Dónde acaba el reinado de las leyes positivas y empieza el de la moral y la ética particular? ¿Han de estar influenciados los legisladores por sus convicciones  ético/religiosas? ¿Cabe dar entrada a la religión en el cuerpo normativo de un país, en sus leyes y códigos, o por el contrario aquélla ha de quedar vedada, como inspiración lejana siquiera, de la faceta legislativa? La separación entre Iglesia y Estado, entendida como la no injerencia de aquélla en el manejo de los asuntos políticos, germinó con el humanismo renacentista, eclosiona con la revolución francesa, que bebe de la Ilustración, y se hace principio en las revoluciones liberales europeas del siglo XIX, llegando hasta los tiempos  actuales. Es cierto que en España no aprovechamos muchas veces los vientos humanistas y de progreso que soplaban en el resto de Europa, y así, durante la dictadura de Franco -no lo olvidemos, “Caudillo de España por la Gracia de Dios”, según la leyenda inserta en las monedas de la época-  regía en España el nacionalcatolicismo (“La religión católica, apostólica, romana sigue siendo la única de la Nación española y gozará de los derechos y de las prerrogativas que le corresponden en conformidad con la Ley Divina y el Derecho Canónico”), superada esa época hoy nuestra Constitución reza (artículo 16,3): “Ninguna confesión tendrá carácter estatal. Los poderes públicos tendrán en cuenta las creencias religiosas de la sociedad española y mantendrán las consiguientes relaciones de cooperación con la Iglesia católica y las demás confesiones”. Tal redacción, aparentemente sencilla, engloba un dilema para no pocos: ¿es lo mismo un Estado aconfesional que un Estado laico? España es constitucionalmente aconfesional pero, a decir de algunos, la persistencia de los Acuerdos Internacionales con la Santa sede, el destino de fondos públicos a la Iglesia, las exenciones fiscales, etc…, chocan frontalmente con el concepto de  “Estado laico”; otros en cambio señalan que la laicidad (o aconfesionalidad) no es sinónimo de laicismo (animadversión, actitud enfrentada y beligerante con la Iglesia). Debate que entronca con la Filosofía del Derecho y la Teoría Constitucional y que excede con creces del objeto de estas modestas líneas.

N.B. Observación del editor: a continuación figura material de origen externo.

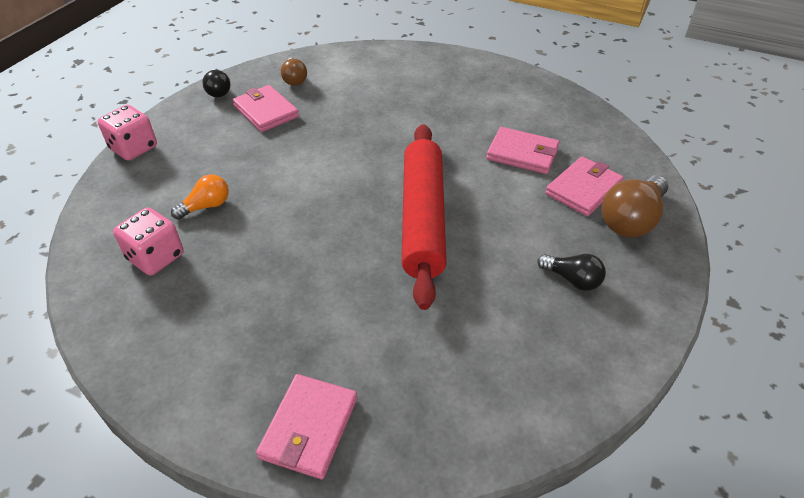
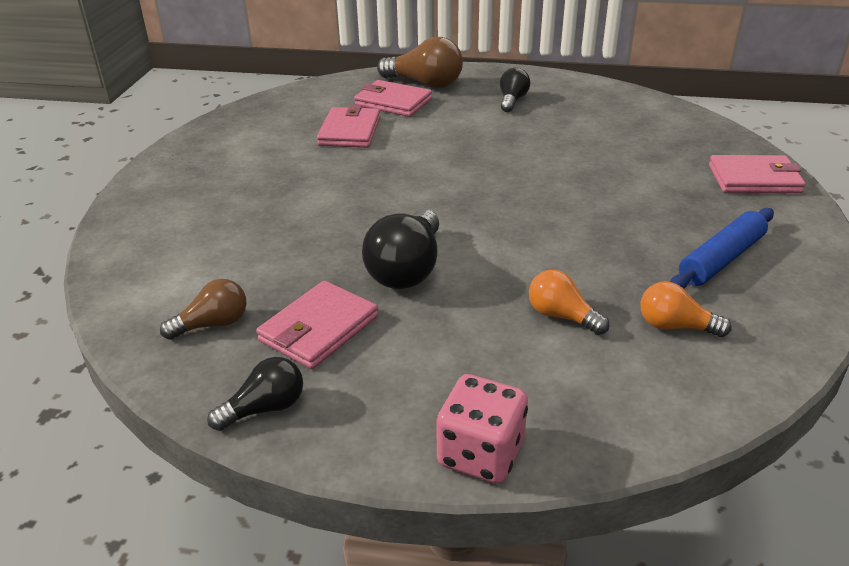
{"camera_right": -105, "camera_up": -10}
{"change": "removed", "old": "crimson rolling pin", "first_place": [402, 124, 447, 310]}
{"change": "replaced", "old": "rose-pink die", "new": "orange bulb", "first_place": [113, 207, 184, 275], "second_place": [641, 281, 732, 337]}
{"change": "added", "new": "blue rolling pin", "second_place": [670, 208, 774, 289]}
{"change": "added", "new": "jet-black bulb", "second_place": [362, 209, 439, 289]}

El común de los mortales se puede perder cuando de disquisiciones filosóficas se habla; el ciudadano de a pie puede no interiorizar que los lindes entre Derecho y Ética son difusos a veces, que las leyes pueden entrar (y muchas veces lo hacen) en contradicción, que el conflicto de derechos en liza ante una misma situación exigirá siempre la prevalencia de uno en detrimento del otro… Y resulta difícil hacer entender que no se puede legislar para cada caso particular, ni son buenos los cambios con el cadáver sangrante aún caliente, la ira desbocada, la masa enfurecida y los reportajes sensacionalistas aprovechándose de la carnaza y de las más bajas pasiones. Somos, al fin y al cabo, seres humanos llenos de debilidades. Pero hay cuestiones que llevan tiempo encima de la mesa cuya solución, estrictamente  jurídica, parece que no admite más demora. Una de ellas es la regulación de la eutanasia: el miércoles un hombre de 70 años fue detenido por haber suministrado una sustancia para ayudar a morir a su mujer, de 61 años, afectada desde hace 30 años de una enfermedad terminal irreversible (esclerosis múltiple); ella (cuando aún podía razonar) se lo había pedido muchas veces. Aquello no era vida. Ni para ella ni para los que estaban a su lado. Su marido le quitó la vida (estrictamente hablando) y se enfrenta a pena de años de cárcel. Para unos será un asesino. Para otros un marido que solo cumplió el deseo de la mujer a la que amaba, convertida en  un vegetal, carente de voluntad propia. El último acto de amor. ¿No creen que ello merece una pronta solución?